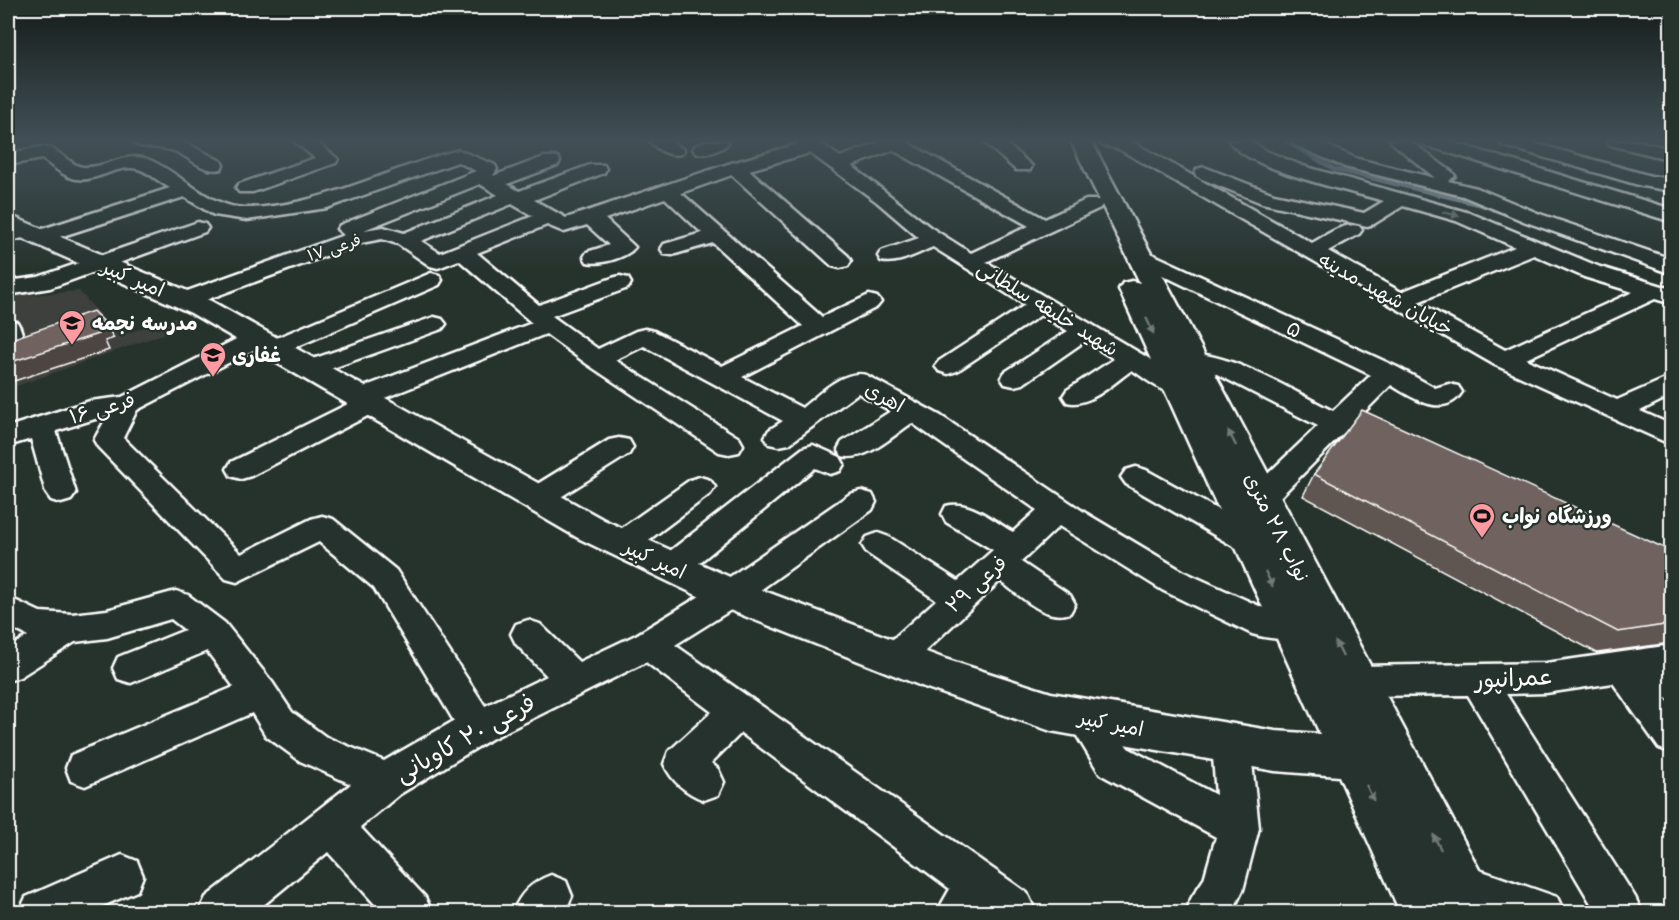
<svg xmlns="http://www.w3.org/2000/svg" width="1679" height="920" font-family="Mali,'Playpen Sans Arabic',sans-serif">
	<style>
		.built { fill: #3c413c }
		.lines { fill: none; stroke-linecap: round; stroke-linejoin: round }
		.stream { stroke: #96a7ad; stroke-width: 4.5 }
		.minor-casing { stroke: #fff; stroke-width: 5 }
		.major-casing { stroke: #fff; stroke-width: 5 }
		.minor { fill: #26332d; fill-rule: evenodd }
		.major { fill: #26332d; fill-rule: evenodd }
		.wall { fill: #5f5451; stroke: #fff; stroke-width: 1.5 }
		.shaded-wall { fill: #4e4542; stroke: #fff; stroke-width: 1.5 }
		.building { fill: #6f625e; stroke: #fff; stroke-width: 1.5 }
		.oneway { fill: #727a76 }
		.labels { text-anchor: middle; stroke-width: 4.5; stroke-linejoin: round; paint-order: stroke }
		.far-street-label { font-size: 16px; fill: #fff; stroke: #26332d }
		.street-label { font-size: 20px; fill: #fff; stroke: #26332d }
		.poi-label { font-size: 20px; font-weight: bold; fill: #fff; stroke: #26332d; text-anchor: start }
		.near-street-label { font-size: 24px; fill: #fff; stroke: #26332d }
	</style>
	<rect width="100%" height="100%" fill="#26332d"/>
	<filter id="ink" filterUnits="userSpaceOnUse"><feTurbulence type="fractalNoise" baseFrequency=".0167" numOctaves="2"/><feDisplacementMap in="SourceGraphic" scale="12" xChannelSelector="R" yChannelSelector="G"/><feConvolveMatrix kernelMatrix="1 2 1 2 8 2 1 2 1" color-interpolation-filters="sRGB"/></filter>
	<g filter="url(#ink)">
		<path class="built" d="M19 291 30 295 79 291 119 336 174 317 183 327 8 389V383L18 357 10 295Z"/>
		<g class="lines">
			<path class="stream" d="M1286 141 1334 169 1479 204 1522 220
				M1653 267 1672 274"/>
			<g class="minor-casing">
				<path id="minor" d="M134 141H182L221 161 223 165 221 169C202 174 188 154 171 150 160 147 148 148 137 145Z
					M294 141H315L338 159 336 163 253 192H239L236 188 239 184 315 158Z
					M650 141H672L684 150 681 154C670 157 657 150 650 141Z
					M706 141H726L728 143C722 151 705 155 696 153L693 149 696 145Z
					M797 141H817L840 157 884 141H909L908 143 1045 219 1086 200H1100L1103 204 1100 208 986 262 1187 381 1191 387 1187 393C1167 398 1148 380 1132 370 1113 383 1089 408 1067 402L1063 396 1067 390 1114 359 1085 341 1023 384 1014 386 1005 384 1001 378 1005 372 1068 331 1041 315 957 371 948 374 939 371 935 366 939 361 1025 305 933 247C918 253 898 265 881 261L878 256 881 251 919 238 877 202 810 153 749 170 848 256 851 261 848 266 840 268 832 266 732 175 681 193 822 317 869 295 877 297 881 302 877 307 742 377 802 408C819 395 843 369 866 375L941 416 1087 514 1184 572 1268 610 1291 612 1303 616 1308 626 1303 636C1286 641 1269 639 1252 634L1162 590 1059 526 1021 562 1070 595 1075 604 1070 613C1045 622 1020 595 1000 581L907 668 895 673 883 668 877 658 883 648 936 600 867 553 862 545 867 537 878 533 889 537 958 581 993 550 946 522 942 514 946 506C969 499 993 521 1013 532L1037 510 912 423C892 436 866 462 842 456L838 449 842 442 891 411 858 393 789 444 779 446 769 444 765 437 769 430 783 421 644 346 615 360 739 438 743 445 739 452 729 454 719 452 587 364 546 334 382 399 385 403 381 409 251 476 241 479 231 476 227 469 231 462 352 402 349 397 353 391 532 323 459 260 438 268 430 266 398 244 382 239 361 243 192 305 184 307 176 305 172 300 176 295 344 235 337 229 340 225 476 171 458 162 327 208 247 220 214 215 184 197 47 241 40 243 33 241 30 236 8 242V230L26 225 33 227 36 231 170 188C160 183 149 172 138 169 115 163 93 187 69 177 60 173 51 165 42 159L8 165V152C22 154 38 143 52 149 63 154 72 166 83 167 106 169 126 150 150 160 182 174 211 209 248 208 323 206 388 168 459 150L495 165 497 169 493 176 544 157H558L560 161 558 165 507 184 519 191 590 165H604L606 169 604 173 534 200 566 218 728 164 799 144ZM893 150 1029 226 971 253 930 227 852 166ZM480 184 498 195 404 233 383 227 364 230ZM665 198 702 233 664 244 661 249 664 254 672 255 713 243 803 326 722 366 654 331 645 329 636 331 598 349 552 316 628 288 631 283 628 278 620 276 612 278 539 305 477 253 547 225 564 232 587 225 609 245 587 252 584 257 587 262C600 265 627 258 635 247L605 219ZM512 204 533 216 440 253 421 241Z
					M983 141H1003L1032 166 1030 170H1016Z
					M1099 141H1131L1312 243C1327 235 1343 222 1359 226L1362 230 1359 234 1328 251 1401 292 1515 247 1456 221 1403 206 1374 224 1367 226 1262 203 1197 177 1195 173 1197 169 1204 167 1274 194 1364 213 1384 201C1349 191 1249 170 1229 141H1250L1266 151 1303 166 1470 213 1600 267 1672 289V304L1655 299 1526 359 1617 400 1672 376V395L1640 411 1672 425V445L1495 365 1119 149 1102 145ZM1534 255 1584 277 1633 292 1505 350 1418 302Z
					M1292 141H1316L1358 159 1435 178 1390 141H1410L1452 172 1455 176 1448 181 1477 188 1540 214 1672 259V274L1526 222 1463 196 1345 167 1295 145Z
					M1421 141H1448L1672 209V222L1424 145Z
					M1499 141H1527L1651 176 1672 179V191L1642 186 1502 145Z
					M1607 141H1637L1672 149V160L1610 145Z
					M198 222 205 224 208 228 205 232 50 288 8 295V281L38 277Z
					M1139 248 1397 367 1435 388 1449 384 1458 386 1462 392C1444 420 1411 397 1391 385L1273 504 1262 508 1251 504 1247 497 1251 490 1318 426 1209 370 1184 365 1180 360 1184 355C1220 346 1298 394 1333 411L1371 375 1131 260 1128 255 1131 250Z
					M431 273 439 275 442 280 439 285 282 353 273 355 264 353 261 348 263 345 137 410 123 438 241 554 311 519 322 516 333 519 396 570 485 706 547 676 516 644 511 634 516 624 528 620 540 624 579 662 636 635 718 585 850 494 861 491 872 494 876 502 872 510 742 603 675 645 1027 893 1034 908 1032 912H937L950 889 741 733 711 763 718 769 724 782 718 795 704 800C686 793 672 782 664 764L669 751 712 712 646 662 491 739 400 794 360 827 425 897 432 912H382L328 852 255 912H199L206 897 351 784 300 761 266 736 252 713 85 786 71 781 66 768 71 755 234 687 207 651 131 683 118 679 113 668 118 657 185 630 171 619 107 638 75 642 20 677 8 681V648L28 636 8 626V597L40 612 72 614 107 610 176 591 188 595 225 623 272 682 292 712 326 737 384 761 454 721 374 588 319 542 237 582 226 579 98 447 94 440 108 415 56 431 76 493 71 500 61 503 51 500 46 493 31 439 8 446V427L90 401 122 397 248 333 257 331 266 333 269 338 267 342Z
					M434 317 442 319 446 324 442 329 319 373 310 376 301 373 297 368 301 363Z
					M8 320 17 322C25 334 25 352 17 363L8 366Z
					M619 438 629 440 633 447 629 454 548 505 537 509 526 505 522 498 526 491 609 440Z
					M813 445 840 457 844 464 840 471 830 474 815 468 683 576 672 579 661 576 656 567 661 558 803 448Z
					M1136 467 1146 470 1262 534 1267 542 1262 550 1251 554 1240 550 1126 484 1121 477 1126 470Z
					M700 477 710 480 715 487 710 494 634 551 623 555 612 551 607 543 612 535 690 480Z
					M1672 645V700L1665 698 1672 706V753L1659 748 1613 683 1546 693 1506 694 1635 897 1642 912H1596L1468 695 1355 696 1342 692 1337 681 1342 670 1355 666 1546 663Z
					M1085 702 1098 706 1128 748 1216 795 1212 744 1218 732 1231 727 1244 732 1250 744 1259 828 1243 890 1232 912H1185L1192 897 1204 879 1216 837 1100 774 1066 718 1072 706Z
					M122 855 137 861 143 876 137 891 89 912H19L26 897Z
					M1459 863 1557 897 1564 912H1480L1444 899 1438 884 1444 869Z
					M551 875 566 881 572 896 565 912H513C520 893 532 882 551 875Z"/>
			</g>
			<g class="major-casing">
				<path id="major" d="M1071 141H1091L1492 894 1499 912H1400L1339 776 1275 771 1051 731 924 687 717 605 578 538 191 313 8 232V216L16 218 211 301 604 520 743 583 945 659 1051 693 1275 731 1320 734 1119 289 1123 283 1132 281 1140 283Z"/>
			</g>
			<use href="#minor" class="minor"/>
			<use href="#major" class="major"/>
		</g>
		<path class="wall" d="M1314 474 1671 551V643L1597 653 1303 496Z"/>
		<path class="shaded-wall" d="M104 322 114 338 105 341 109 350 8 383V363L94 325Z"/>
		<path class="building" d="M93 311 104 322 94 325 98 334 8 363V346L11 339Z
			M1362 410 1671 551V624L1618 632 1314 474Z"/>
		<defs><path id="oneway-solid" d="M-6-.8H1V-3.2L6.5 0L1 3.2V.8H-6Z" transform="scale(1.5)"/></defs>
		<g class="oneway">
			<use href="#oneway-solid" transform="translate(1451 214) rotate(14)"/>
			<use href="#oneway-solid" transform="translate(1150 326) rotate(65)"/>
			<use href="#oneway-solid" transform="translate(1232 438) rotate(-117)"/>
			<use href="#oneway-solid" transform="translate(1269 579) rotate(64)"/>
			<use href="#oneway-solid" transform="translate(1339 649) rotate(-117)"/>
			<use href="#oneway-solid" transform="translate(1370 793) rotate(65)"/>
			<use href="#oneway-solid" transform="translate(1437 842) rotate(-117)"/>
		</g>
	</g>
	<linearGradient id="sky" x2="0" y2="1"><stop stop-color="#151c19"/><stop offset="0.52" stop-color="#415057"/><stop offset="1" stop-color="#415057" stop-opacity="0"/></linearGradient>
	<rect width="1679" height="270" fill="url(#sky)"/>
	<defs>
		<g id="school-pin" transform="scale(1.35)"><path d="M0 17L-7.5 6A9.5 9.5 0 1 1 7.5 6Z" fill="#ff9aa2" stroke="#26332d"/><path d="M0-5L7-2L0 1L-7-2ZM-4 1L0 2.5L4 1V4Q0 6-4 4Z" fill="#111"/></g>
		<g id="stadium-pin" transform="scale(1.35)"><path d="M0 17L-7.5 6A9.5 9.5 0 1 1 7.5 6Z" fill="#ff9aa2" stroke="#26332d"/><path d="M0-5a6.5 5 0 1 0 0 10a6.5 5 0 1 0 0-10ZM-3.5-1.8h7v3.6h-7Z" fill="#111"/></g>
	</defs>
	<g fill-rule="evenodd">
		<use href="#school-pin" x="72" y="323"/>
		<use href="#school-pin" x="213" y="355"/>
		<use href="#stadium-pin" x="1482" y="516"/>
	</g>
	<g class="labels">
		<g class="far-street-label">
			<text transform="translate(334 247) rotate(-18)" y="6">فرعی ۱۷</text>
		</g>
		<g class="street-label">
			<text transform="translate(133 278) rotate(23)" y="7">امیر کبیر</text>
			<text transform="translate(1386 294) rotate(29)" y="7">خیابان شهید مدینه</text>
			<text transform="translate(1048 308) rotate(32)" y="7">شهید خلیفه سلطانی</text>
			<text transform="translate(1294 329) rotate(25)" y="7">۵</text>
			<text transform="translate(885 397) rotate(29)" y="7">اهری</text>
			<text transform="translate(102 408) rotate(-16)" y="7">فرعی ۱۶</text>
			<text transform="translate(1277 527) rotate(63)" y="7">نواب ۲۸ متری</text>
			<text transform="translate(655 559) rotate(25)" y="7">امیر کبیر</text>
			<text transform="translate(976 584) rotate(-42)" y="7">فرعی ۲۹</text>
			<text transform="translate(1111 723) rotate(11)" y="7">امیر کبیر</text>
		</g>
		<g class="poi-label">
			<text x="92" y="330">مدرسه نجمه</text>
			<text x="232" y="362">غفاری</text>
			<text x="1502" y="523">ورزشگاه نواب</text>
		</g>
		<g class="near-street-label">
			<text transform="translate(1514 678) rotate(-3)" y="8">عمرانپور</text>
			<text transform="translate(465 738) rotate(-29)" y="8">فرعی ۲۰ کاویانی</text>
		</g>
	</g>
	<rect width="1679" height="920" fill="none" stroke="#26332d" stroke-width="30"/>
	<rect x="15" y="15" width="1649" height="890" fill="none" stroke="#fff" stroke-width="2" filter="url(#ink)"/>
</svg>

--------------------------------------------------

- Exercise prompt
Check each line of the listing above, and copy it if it contains the word "lines".

- Output
		.lines { fill: none; stroke-linecap: round; stroke-linejoin: round }
		<g class="lines">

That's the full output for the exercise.